Is it news when the librarian of Congress, James Billington, says that the media are biased, and that the bias has an anti-religion slant? That’s what Billington said at a recent news conference to unveil an exhibit called “Religion and the Founding of the American Republic.” His exact words were: “The dominant role religion played in the earliest days of this country is largely ignored by media, academics and others.”
Those comments were not front-page news; rather, they ended up in a story on page nine of the second section of the Washington Post. The Post, of course, is a very secular paper which treats Christmas as a holiday featuring Santa Claus rather than Jesus Christ. Still, the decision to play down James Billington’s comments is extraordinary. To our knowledge, Billington is not a member of the Christian Coalition. Yet here he was making a statement about religion, public life and the media that could have come from the lips of evangelist Pat Robertson.
The Post story about the exhibit, now being featured at the Library of Congress, carried the subheadline,“Library of Congress Looks at a Cozier Era in Church-State Relations.” Consider that phrase “cozier era.” This is how the Post acknowledges that the founding fathers envisioned a close relationship between religion and public life. The Post reproduced the Liberty Window, from Christ Church in Philadelphia, which depicted the Continental Congress praying in 1774. Some of them were on their knees.

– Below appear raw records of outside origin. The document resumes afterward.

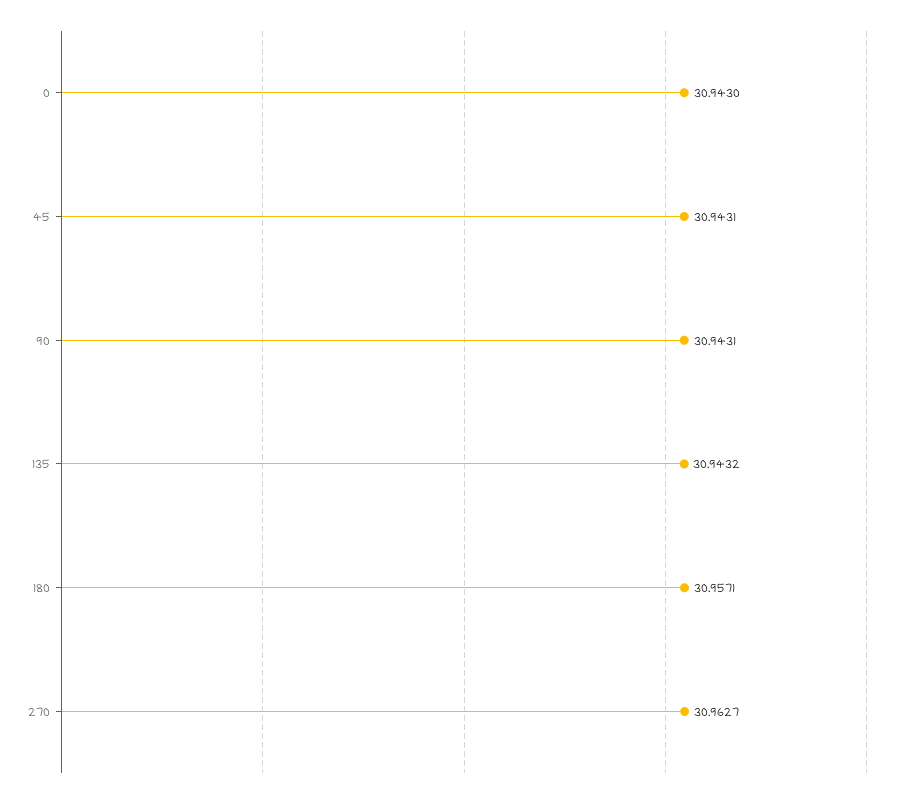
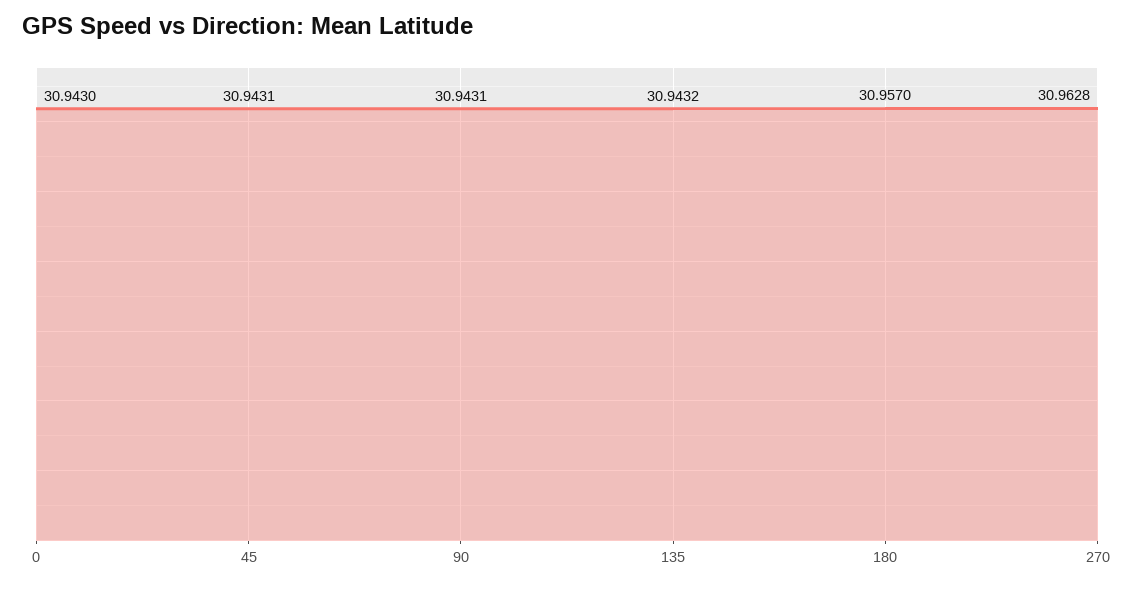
180: 30.9571 -> 30.957
270: 30.9627 -> 30.9628

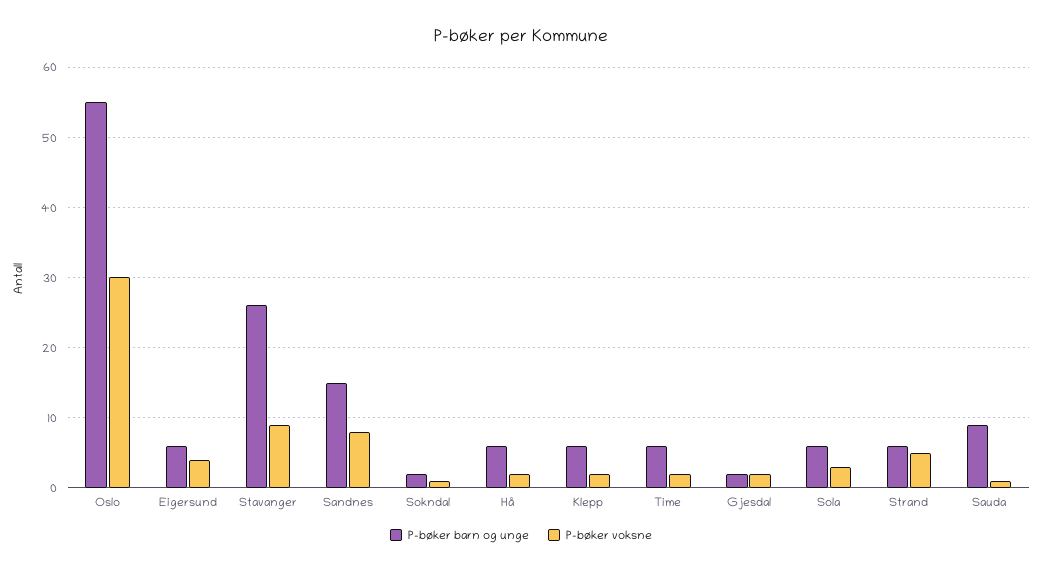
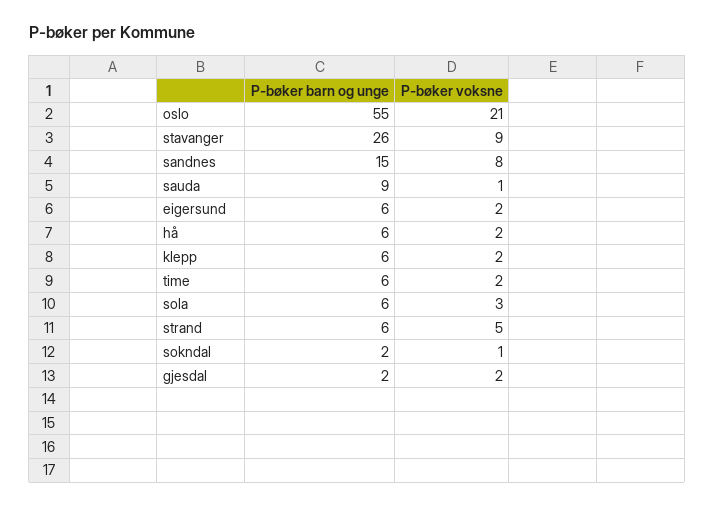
P-bøker voksne, Oslo: 30 -> 21
P-bøker voksne, Eigersund: 4 -> 2

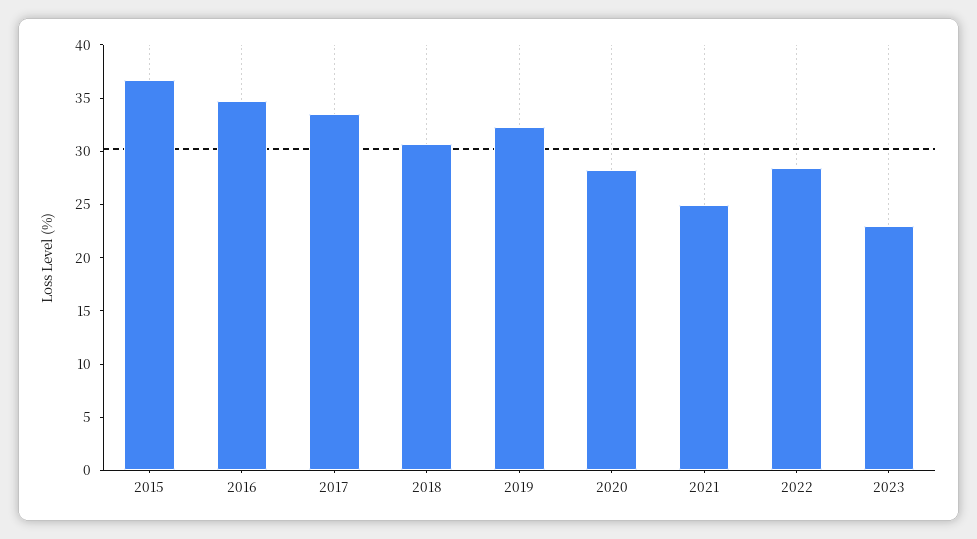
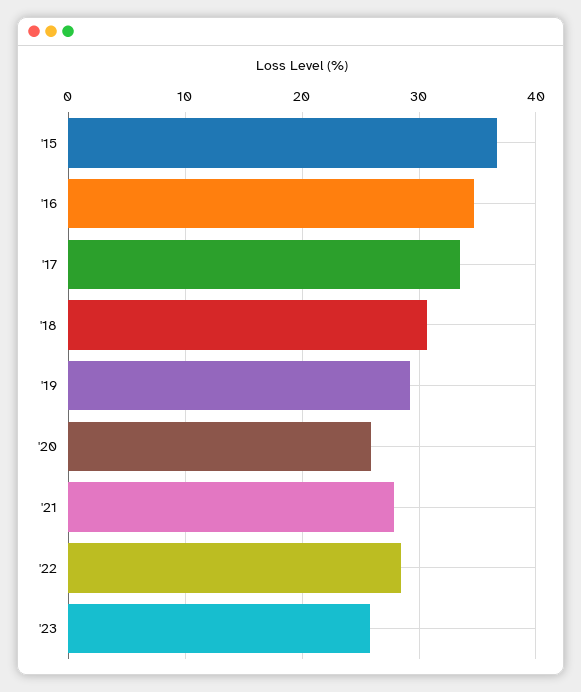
2019: 32 -> 29
2020: 28 -> 26
2021: 25 -> 28
2023: 23 -> 26

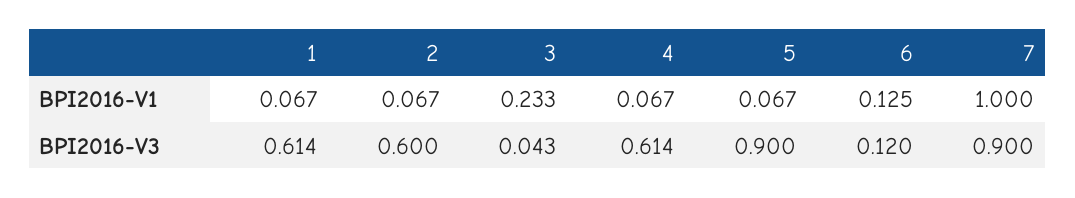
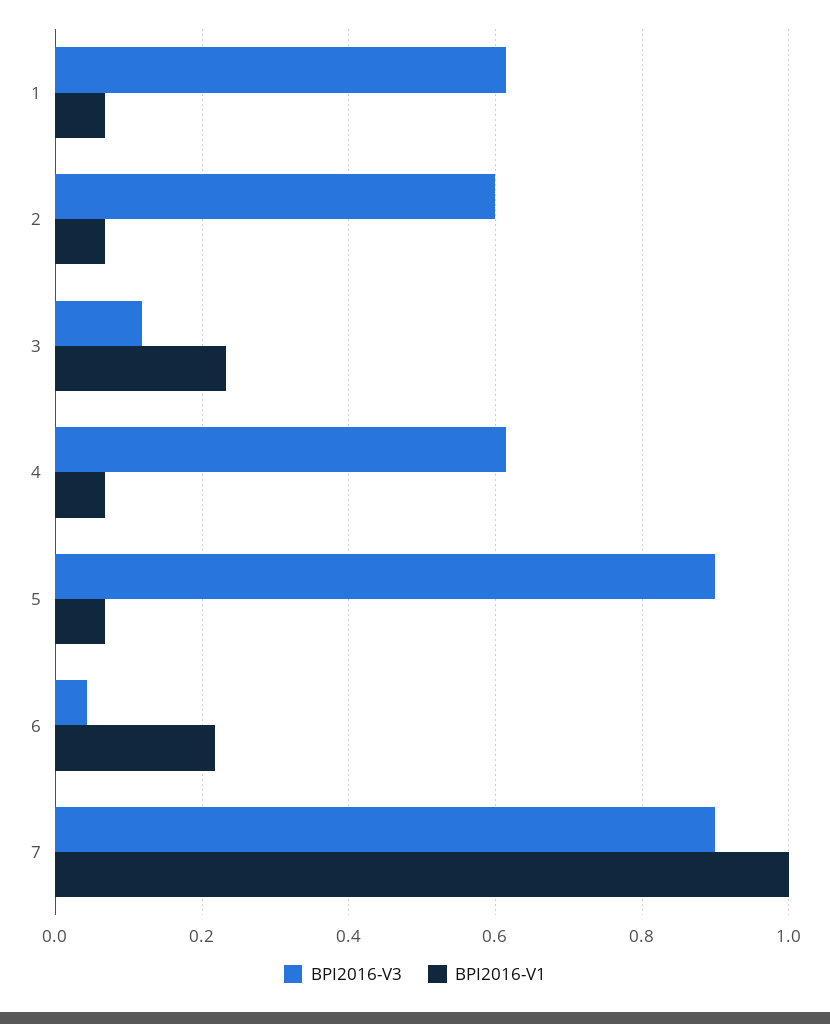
BPI2016-V1, 6: 0.125 -> 0.22
BPI2016-V3, 3: 0.043 -> 0.12
BPI2016-V3, 6: 0.12 -> 0.04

The Congress is still opened with a prayer every day, but can you imagine a majority of its members praying on their knees as C-SPAN captures the event? This is not meant as a criticism of Congress but as recognition of how things have changed. But why have they changed? Here is where we part company with the Post. As Billington suggested, it is clear that things have changed because the media have developed a bias against the celebration of religious values. The surveys show that very few members of the Washington media even attend church.
The Post story about the Library of Congress exhibit notes that it includes a latter President Thomas Jefferson wrote in 1802 to the Danbury Baptist Association in Connecticut. This is the letter in which the famous phrase “separation of church and state” appears. The Post says the phrase has been cited in several Supreme Court decisions since the 1870s that attempt to make sense of the First Amendment. Today, the phrase is quoted as if it were actually part of the Constitution.
What the Post does not make clear is the time-line—that Jefferson’s phrase “separation of church and state” was written 13 years after the First Amendment was ratified. What’s more, Jefferson did not write the First Amendment and wasn’t even in the country when the Constitution was written. A better judge of the meaning of the First Amendment was George Washington, president of the Continental Congress and President of the country when the First Amendment was passed and ratified. Washington is one of those leaders depicted in the Liberty Window kneeling and praying to God.